| Author||S. Karner|
|Title||[Proceedings of the VII international symposium 'Cultural heritage in geosciences, mining and metallurgy : libraries, archives, museums' : "Museums and their collections" held at the Nationaal Natuurhistorisch Museum Leiden (The Netherlands), 19-23 May, 2003 / Cor F. Winkler Prins and Stephen K. Donovan (editors)]: Überlegungen zu einem "Haus der österreichischen (Zeit)Geschichte"|
|Journal||Scripta Geologica. Special Issue|
|Abstract||The installation of a „Haus der Geschichte Österreichs im 20. Jahrhundert" is incorporated in the programme of the Austrian Government, based on a preliminary study by the author. It should be realised in 2006 and will include the history of the Austrian Republic from 1918 to the present, emphasising the history of the First and Second Republic, and the Third Reich. Original sources will be collected and made available to schools, officials, the media and private persons.|
The development of Austria is seen as part of the development of Europe and, as such, also as part of the history of the World. Emphasis is placed on subjects to which Austria had an obligation, such as documents on the persecution and killing of Jews, Roma and Sinti, as well as the exile of Austrians from Central European countries. Further, its special position in the 1950s at the Iron Curtain during the Cold War is of interest.

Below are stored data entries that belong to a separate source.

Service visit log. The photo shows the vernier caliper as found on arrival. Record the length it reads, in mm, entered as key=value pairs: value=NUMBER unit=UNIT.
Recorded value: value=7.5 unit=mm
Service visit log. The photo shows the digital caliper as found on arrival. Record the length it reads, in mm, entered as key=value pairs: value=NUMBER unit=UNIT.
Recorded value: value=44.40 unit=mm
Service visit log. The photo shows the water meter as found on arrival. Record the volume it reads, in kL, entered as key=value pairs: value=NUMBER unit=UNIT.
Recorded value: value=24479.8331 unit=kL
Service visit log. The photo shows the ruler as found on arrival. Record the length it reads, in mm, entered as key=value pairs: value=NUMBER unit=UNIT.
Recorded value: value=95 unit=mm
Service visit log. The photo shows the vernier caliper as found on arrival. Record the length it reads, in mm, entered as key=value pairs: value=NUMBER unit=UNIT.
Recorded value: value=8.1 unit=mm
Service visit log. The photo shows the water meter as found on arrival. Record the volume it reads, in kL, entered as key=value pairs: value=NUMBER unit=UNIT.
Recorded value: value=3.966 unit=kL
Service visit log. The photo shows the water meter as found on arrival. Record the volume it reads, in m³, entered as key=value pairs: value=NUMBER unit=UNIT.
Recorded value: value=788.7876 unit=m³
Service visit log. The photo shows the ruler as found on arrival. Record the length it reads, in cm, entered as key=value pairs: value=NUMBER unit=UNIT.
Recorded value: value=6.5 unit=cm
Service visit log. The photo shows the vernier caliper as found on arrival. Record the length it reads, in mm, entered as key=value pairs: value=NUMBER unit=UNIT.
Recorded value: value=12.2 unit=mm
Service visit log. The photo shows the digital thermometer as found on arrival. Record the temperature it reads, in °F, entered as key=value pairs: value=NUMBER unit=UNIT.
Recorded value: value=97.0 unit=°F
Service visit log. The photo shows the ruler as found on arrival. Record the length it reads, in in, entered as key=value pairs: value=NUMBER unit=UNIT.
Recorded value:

The „Haus der Geschichte der Republik Österreich" will have four aspects, to be discussed in some detail: 1) Museum with exhibitions; 2) Research network; 3) Data storage; 4) Services.
Economic history will be used as an example and in it mining history will have a special place. Local companies, their products and the captains of industry are important for society. So far, little research has been done on important events, such as the gradual change from guided economy to market economy, the influence of the Marshall plan and the „Staatsvertrag", or the availability of raw materials (ore, water, oil, and wood).
The study of the archives of the allied nations (the four occupants, Americans, British, French and Russians) would be of great interest, and company archives in Austria should be studied and preserved.
The institutes for economical history are to pay attention to this problem.
Of special interest are the external contacts of the different regions of Austria, e.g., Steiermark and Carinthia with northern Italy and Slovenia; Tyrol and Vorarlberg with southern Germany, northern Italy and Switzerland; Salzburg and Upper Austria with Bavaria; and Lower Austria and Burgenland with Hungary, the Czech Republic and Slovakia.